Jason
- Le char de fer
Atrabile/coll.
flegme - 2003
Le char de fer
nous
plonge une nouvelle fois, avec beaucoup de plaisir,
dans l'univers de Jason.
Avec un quatrième album aux éditions Atrabile,
publié pour la première fois en grand format. Cette
taille permet au dépouillement, à la justesse dans la
sobriété et la simplicité et à l'élégance
naturelle des dessins de se montrer sous leur meilleur
jour.
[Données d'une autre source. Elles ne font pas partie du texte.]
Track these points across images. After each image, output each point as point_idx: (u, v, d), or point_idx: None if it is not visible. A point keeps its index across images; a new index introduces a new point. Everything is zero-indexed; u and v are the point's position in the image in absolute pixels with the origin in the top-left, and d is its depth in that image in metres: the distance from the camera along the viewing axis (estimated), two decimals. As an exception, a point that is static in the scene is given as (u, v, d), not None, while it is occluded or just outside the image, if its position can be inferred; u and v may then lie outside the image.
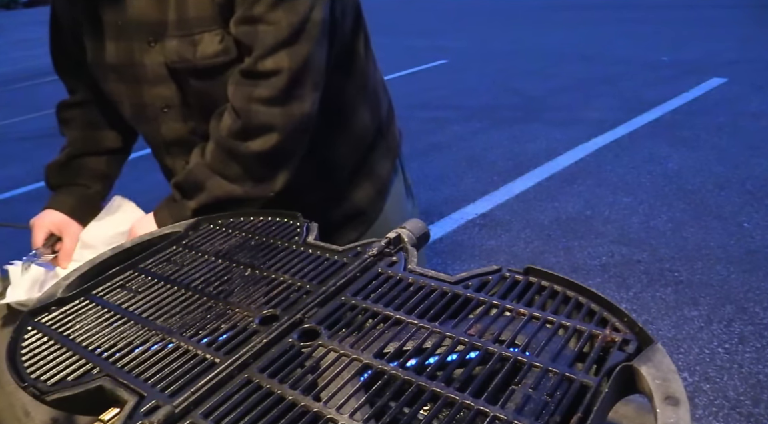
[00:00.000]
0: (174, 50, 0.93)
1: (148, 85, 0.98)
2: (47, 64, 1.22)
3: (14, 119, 6.43)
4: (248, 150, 0.92)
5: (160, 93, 0.98)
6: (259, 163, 0.94)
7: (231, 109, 0.93)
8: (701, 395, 1.91)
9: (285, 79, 0.89)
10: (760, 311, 2.25)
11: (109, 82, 1.04)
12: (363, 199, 1.16)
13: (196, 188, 0.96)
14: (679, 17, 7.77)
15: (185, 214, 0.96)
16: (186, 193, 0.97)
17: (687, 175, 3.41)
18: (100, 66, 1.03)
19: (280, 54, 0.89)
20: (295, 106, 0.91)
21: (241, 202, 0.96)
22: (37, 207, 1.18)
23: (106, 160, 1.19)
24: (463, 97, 5.43)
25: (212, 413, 0.52)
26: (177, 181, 0.97)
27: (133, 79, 0.99)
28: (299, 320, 0.62)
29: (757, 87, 4.74)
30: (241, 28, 0.90)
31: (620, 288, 2.47)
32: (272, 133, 0.92)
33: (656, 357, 0.50)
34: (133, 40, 0.97)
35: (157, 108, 1.00)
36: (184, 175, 0.97)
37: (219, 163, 0.94)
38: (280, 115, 0.91)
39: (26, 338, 0.67)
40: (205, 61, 0.93)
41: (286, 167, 0.96)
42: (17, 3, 25.12)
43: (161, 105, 1.00)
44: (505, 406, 0.47)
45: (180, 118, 1.01)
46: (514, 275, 0.64)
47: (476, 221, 3.18)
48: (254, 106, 0.90)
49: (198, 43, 0.92)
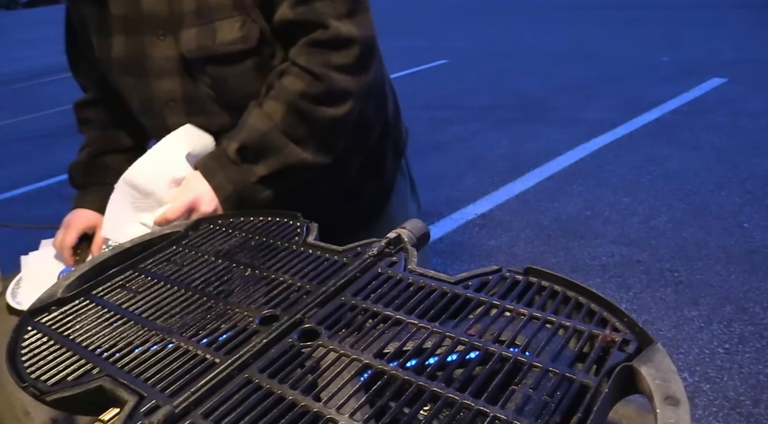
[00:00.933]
0: (192, 39, 0.93)
1: (155, 78, 0.99)
2: (47, 64, 1.23)
3: (14, 119, 6.43)
4: (325, 115, 0.93)
5: (164, 86, 0.99)
6: (331, 128, 0.95)
7: (304, 72, 0.91)
8: (701, 395, 1.91)
9: (358, 48, 0.92)
10: (760, 311, 2.25)
11: (117, 76, 1.04)
12: (368, 197, 1.16)
13: (267, 153, 0.93)
14: (679, 17, 7.77)
15: (249, 180, 0.93)
16: (254, 158, 0.93)
17: (687, 175, 3.41)
18: (109, 60, 1.03)
19: (347, 25, 0.91)
20: (367, 74, 0.95)
21: (305, 170, 0.96)
22: (37, 207, 1.18)
23: (128, 159, 1.19)
24: (463, 97, 5.43)
25: (212, 413, 0.52)
26: (243, 145, 0.92)
27: (141, 72, 0.99)
28: (299, 320, 0.62)
29: (757, 87, 4.74)
30: (299, 9, 0.91)
31: (620, 288, 2.47)
32: (349, 99, 0.94)
33: (656, 357, 0.50)
34: (143, 33, 0.97)
35: (162, 101, 1.00)
36: (252, 139, 0.92)
37: (291, 126, 0.93)
38: (355, 82, 0.93)
39: (26, 338, 0.67)
40: (224, 48, 0.93)
41: (345, 136, 0.98)
42: (17, 3, 25.13)
43: (166, 98, 1.00)
44: (505, 406, 0.47)
45: (183, 112, 1.01)
46: (514, 275, 0.64)
47: (476, 221, 3.18)
48: (333, 73, 0.91)
49: (217, 29, 0.92)
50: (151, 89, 1.00)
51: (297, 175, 0.96)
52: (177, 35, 0.94)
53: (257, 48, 0.93)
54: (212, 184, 0.93)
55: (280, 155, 0.93)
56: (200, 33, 0.93)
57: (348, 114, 0.95)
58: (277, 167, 0.93)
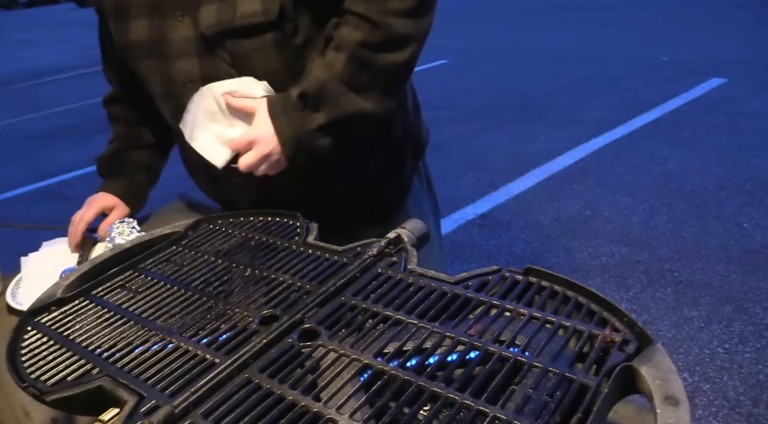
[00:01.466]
0: (212, 14, 0.93)
1: (174, 60, 0.99)
2: (47, 64, 1.24)
3: (14, 119, 6.43)
4: (385, 61, 0.93)
5: (183, 68, 0.99)
6: (391, 75, 0.96)
7: (362, 21, 0.91)
8: (701, 395, 1.91)
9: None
10: (760, 311, 2.25)
11: (138, 59, 1.04)
12: (387, 194, 1.16)
13: (326, 101, 0.93)
14: (679, 17, 7.77)
15: (309, 126, 0.94)
16: (314, 105, 0.93)
17: (687, 175, 3.41)
18: (129, 44, 1.03)
19: None
20: (427, 18, 0.94)
21: (365, 120, 0.97)
22: (37, 207, 1.19)
23: (150, 154, 1.28)
24: (463, 97, 5.43)
25: (212, 413, 0.52)
26: (304, 91, 0.93)
27: (161, 55, 1.00)
28: (299, 320, 0.62)
29: (757, 87, 4.73)
30: None
31: (620, 288, 2.47)
32: (410, 45, 0.94)
33: (656, 357, 0.50)
34: (164, 15, 0.97)
35: (181, 83, 1.00)
36: (312, 87, 0.93)
37: (352, 75, 0.93)
38: (415, 26, 0.93)
39: (26, 338, 0.67)
40: (243, 21, 0.92)
41: (405, 84, 0.99)
42: (17, 3, 25.13)
43: (185, 80, 1.00)
44: (505, 406, 0.47)
45: None
46: (514, 276, 0.64)
47: (476, 222, 3.18)
48: (392, 19, 0.91)
49: (238, 3, 0.92)
50: (171, 71, 1.00)
51: (357, 125, 0.97)
52: (195, 15, 0.95)
53: (278, 22, 0.93)
54: (275, 126, 0.94)
55: (339, 104, 0.93)
56: (220, 8, 0.93)
57: (410, 59, 0.95)
58: (335, 116, 0.94)
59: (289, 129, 0.94)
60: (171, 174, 1.41)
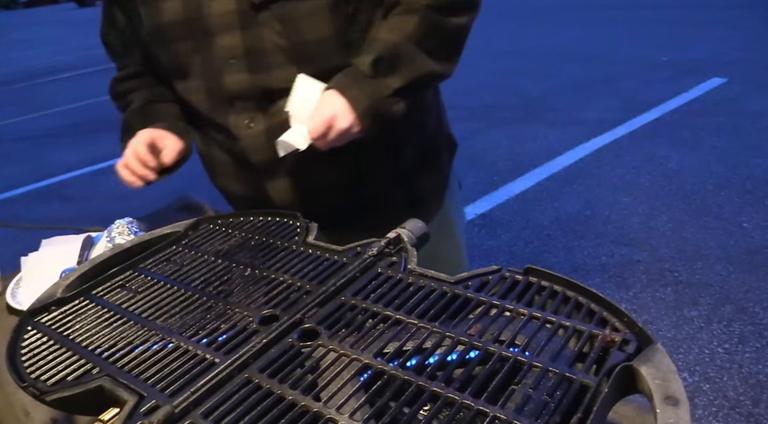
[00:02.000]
0: None
1: (214, 35, 0.96)
2: (47, 64, 1.22)
3: (14, 119, 6.43)
4: (452, 24, 0.96)
5: (225, 43, 0.96)
6: (456, 38, 0.98)
7: None
8: (701, 395, 1.91)
9: None
10: (760, 311, 2.25)
11: (174, 42, 1.00)
12: (424, 189, 1.16)
13: (401, 63, 0.93)
14: (679, 17, 7.77)
15: (383, 93, 0.92)
16: (388, 69, 0.92)
17: (687, 175, 3.41)
18: (163, 27, 0.99)
19: None
20: None
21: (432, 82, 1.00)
22: (37, 207, 1.18)
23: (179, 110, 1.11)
24: (463, 97, 5.43)
25: (212, 413, 0.52)
26: (379, 56, 0.92)
27: (201, 32, 0.97)
28: (299, 320, 0.62)
29: (757, 87, 4.73)
30: None
31: (620, 288, 2.47)
32: (472, 9, 0.98)
33: (656, 357, 0.50)
34: None
35: (223, 59, 0.97)
36: (386, 50, 0.92)
37: (423, 37, 0.94)
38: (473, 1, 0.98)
39: (26, 338, 0.67)
40: None
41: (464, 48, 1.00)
42: (17, 3, 25.13)
43: (227, 56, 0.97)
44: (505, 406, 0.47)
45: (245, 69, 0.97)
46: (514, 275, 0.64)
47: (476, 221, 3.18)
48: None
49: None
50: (210, 48, 0.97)
51: (424, 87, 1.00)
52: None
53: None
54: (348, 99, 0.91)
55: (413, 66, 0.94)
56: None
57: (470, 23, 0.98)
58: (410, 78, 0.93)
59: (364, 99, 0.91)
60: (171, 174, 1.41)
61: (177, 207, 1.42)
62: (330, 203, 1.07)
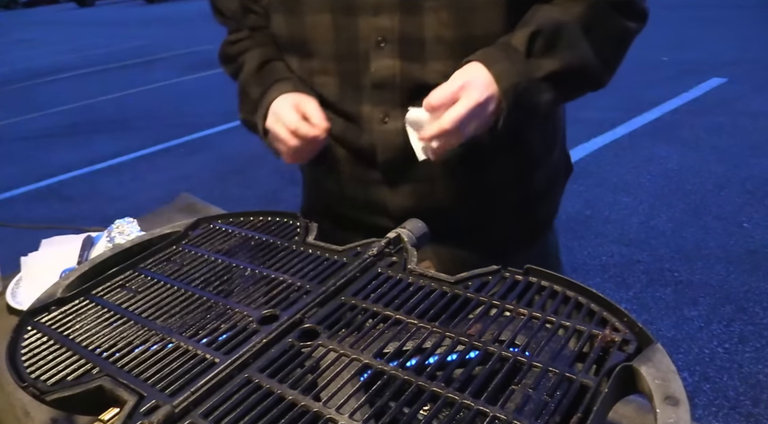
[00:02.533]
0: None
1: (367, 14, 0.86)
2: (47, 64, 1.22)
3: (14, 119, 6.43)
4: (621, 23, 0.86)
5: (379, 24, 0.86)
6: (621, 41, 0.89)
7: None
8: (701, 395, 1.91)
9: None
10: (760, 311, 2.25)
11: (309, 14, 0.89)
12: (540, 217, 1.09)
13: (561, 45, 0.82)
14: (679, 17, 7.77)
15: (535, 75, 0.81)
16: (545, 49, 0.81)
17: (687, 175, 3.41)
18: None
19: None
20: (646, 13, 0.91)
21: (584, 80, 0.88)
22: (37, 207, 1.18)
23: None
24: (463, 97, 5.43)
25: (212, 413, 0.52)
26: (538, 29, 0.81)
27: (347, 9, 0.87)
28: (299, 319, 0.62)
29: (757, 87, 4.73)
30: None
31: (620, 288, 2.47)
32: (641, 19, 0.89)
33: (656, 357, 0.50)
34: None
35: (371, 42, 0.87)
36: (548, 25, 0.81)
37: (590, 25, 0.83)
38: (646, 11, 0.89)
39: (26, 338, 0.67)
40: None
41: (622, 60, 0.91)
42: (17, 3, 25.12)
43: (377, 38, 0.87)
44: (505, 406, 0.47)
45: (397, 54, 0.87)
46: (514, 275, 0.64)
47: (476, 221, 3.18)
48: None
49: None
50: (357, 28, 0.87)
51: (576, 88, 0.88)
52: None
53: None
54: (493, 72, 0.79)
55: (574, 51, 0.83)
56: None
57: (637, 32, 0.89)
58: (568, 64, 0.82)
59: (513, 73, 0.79)
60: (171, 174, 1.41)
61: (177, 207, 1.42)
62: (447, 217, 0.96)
Et l'adjonction au noir et blanc, très pertinente
et réussie, de touches de rouge (une première également)
vient renforcer cette impression.
D'autant
plus que, dans cette adaptation classique d'un roman de
détection policière, le maître mot est l'ambiance.
Elle est d’ailleurs
bien plus importante que les suppositions qu'on
peut faire à propos de l'identité du meurtrier,
puisque évidemment de meurtre et de meurtrier il est
question ici.
On
devinera d'ailleurs assez rapidement l'identité du
tueur sans que cela ne gène le plaisir de lecture.
L'intérêt est manifestement ailleurs.
Quelques
mots de l'histoire, tout de même. Un écrivain, un médecin
et un garde-chasse dans un village de la campagne norvégienne.
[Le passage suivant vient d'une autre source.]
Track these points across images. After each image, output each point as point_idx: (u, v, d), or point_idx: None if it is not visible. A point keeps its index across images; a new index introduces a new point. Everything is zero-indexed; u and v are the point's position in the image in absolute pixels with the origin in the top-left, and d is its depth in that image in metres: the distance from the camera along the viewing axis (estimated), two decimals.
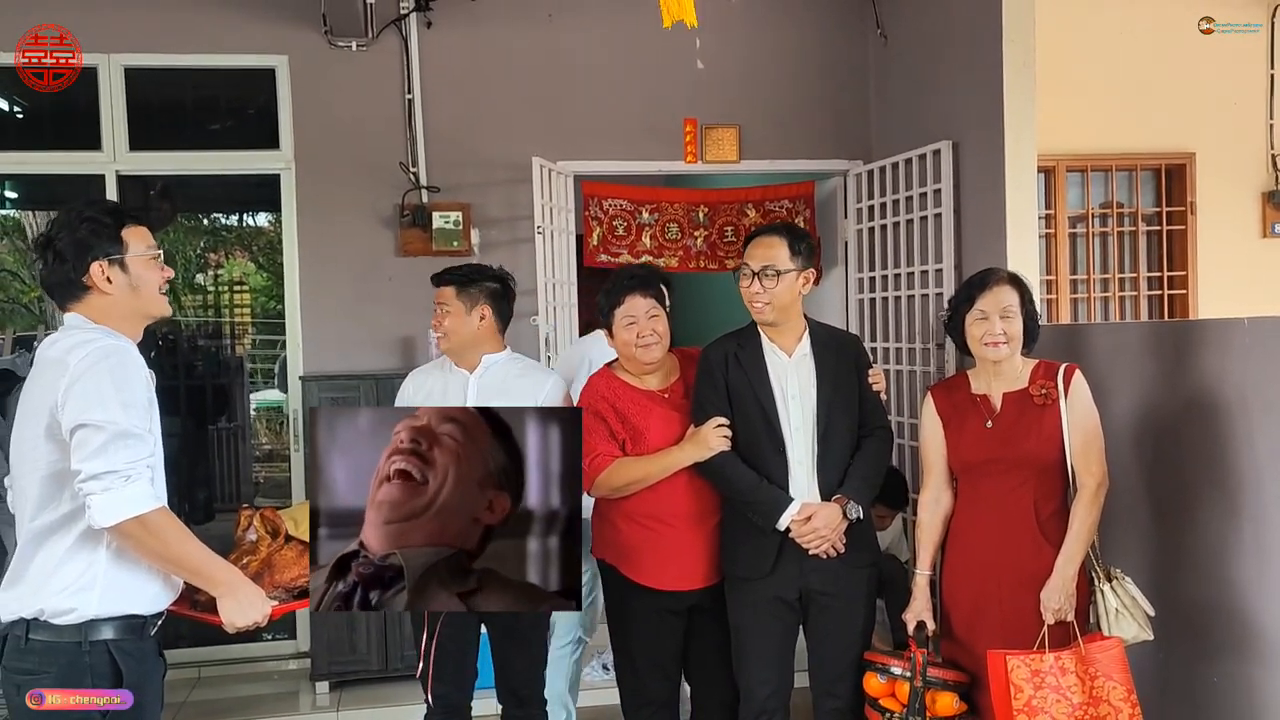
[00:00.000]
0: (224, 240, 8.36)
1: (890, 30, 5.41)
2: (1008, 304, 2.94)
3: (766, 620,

Une jeune fille à courtiser, qui jette son dévolu sur
le garde-chasse. Malheur pour lui, on retrouve son
cadavre sur la route.
Arrive
un détective perspicace et suivent des évènements étranges,
apparemment inexplicables. Un nouveau cadavre est découvert :
celui d'un homme prétendument noyé depuis quatre ans.
Et, pour couronner le tout, un mystérieux char de fer
se fait entendre sans que personne ne puisse le voir. Au
final, bien évidemment, le détective va dénouer tous
les fils de cette pelote bien emmêlée et tricoter une
réponse qui jettera toute la lumière sur des évènements.
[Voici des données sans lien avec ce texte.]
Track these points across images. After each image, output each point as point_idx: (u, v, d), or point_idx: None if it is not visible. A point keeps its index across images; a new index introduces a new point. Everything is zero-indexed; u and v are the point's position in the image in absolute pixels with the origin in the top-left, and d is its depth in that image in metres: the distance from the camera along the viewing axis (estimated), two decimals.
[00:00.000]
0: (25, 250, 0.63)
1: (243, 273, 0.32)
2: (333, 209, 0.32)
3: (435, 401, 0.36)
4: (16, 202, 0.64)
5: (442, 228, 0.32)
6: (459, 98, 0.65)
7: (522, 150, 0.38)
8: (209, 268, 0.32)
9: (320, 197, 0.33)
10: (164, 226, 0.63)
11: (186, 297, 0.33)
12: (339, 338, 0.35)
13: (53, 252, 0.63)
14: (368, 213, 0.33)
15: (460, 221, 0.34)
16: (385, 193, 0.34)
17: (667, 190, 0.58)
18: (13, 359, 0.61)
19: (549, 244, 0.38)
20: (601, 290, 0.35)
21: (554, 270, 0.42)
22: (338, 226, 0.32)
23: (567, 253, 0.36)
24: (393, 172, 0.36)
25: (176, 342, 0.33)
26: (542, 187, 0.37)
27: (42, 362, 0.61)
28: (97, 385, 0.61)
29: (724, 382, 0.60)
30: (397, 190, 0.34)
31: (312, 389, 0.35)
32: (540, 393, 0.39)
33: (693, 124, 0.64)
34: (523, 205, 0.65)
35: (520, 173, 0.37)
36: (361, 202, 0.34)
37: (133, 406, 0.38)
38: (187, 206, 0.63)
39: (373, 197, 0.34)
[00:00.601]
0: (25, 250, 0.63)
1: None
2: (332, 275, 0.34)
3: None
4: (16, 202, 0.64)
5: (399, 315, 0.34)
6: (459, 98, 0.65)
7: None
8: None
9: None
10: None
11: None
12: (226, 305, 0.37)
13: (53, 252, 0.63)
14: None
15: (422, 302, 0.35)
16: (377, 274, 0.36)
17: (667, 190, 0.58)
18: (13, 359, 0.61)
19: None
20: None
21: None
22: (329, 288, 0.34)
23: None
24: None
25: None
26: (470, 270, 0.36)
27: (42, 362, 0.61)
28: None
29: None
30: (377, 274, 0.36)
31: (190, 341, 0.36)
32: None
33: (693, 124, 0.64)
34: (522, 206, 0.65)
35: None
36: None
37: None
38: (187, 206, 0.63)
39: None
Pour concomitants qu'ils soient, ils n'en sont pas pour
autant nécessairement liés…
La
phrase clé, que prononce le détective, emmène l'album
ailleurs ; au-delà du simple whodunnit criminel :
"Il est intéressant de voir comment l'inquiétude
s'empare de certaines personnes et petit à petit les
brise complètement" dit –il.
Phrase
écho de l’image de l’homme, un criminel, aux prises
avec son passé et ses peurs qui affleurent, pour
revenir ensuite inlassablement, jusque dans des délires
hallucinatoires.
C'est
dans cette phrase clé qu’on se rend compte que Jason
s'approprie le roman de Stein
Riverton pour lui faire rejoindre son univers :
un univers marqué par les souvenirs, par les fantômes
dont on voudrait se défaire mais qui, inexorablement,
reviennent nous hanter. Inévitablement, on repense à Attends…,
le premier album de Jason,
et sans doute toujours son meilleur à ce jour.
C’est
dans l’assertion du détective, et dans un épilogue
tristement lucide et amer, que Le
char de fer accède au conte moral et achève la
conquête de notre totale adhésion.
Le char de fer
est un album élaboré sur un mode mineur mais qui n'en
reste pas moins, au-delà du genre et de ses codes, un
album très personnel et hautement recommandable.